Financial services firms are being urged to overhaul their IT systems after new industry guidance on managing customer vulnerability was adopted by the Financial Ombudsman Service.
The Chartered Insurance Institute and Personal Finance Society have published guidance that sets a more rigorous benchmark for identifying, recording and monitoring customer vulnerability, with a particular emphasis on the systems and data infrastructure needed to evidence good outcomes under consumer duty.
The guidance, which has undergone extensive peer review, is intended to provide insurers and personal finance firms with a practical framework to close existing gaps in vulnerability management.
By outlining what constitutes effective processes, it reflects the FCA’s shift from prescriptive rules to “principles with proof”, where firms must demonstrate compliance with consumer duty rather than merely assert it.
SYSTEMS UNDER SCRUTINY
Central to the new guidance is the expectation that firms must have the capability to identify vulnerable customers, monitor their circumstances over time and report on outcomes with sufficient granularity.
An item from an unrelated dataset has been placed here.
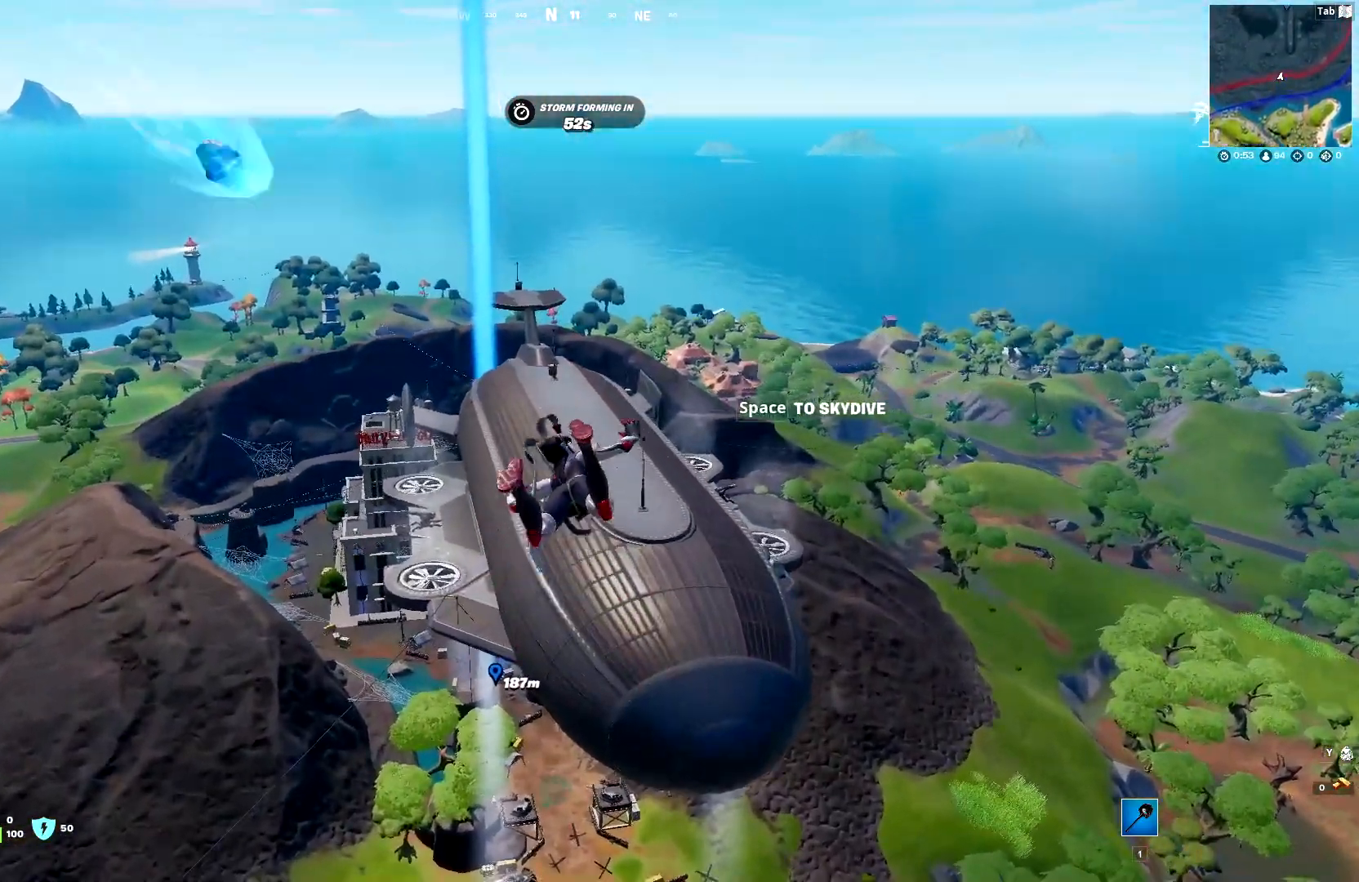
{"keys": ["a", "shift", "space", "w"], "events": [[100, "space", "down"], [233, "a", "down"], [233, "space", "up"], [383, "space", "down"]]}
This includes maintaining systems that can support consistent data capture and integrate effectively across the customer journey.
Andrew Gething, managing director of vulnerability specialists MorganAsh, warned that firms unable to meet these higher standards may find themselves exposed when handling complaints or evidencing outcomes. He stressed that the guidance now represents the default benchmark for the Financial Ombudsman Service, raising the risk for firms whose systems fall short.
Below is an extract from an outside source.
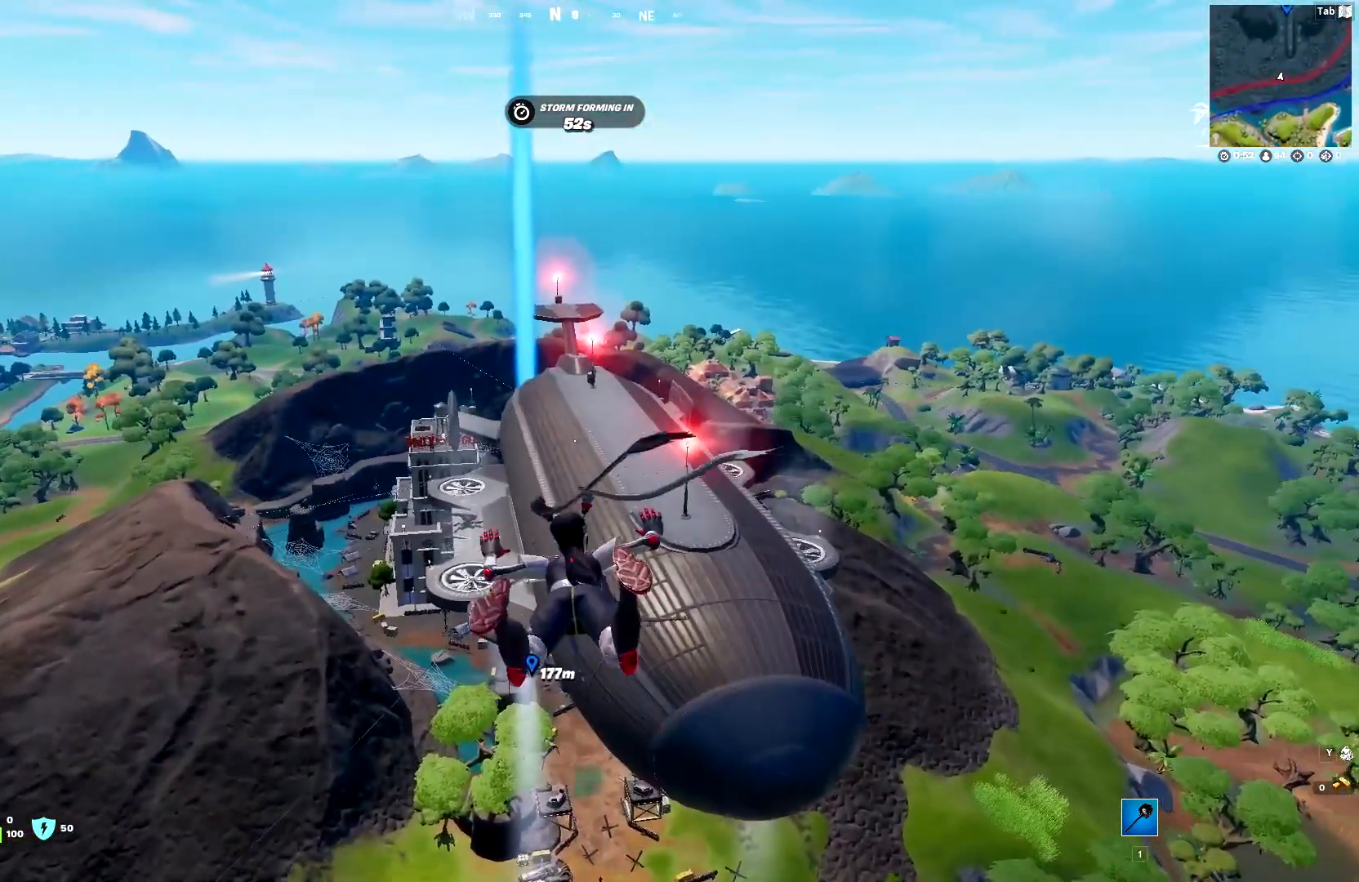
{"keys": ["shift", "w"], "events": [[17, "a", "up"], [17, "space", "up"], [67, "space", "down"], [200, "space", "up"], [300, "space", "down"], [433, "space", "up"]]}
Gething said: “This new guidance marks a significant step forward in the ability of firms to not only embrace and embed the principles-based guidance of consumer duty, but manage customer vulnerability effectively.
“It quickly becomes clear that the right technology and processes are absolutely critical in achieving this and the guidance clearly sets out what good looks like for firms to be able to identify, monitor, support and report on customer vulnerability and consumer outcomes.
“This higher benchmark now becomes the de facto standard for the FOS and means that firms must interrogate their current IT systems and processes to ensure they cut the mustard and take action if they don’t.
“If a firm’s approach cannot demonstrate how they identify and support vulnerable customers – with suitable evidence – they won’t just be out of touch with best practice, they will be out of line with what regulators and the Ombudsman will expect. That’s a hard place to defend from in the case of an active complaint.
“Thinking more about the carrot than the stick, rising the meet to this new benchmark will give firms access to robust data and significant intelligence.
“Not only is this essential in delivering good customers outcomes, but it will enable firms to adapt, personalise and improve their products and services, and know their customers better – unlocking a significant competitive advantage and the real commercial benefit of embracing consumer duty.”
TECHNOLOGY’S GROWING ROLE
MorganAsh, which specialises in consumer duty and vulnerability assessment, said demand is growing for tools that allow firms to take a consistent and measurable approach to managing customer needs. Its MARS platform, already used across financial services and utilities, assigns an objective resilience rating similar to a credit score and aligns with the system requirements outlined in the new guidance.
The platform can be used as a standalone tool or integrated via API, offering firms a route to meet the guidance while strengthening their evidence base for regulatory oversight and complaints handling.
The CII guidance is now available for firms to download.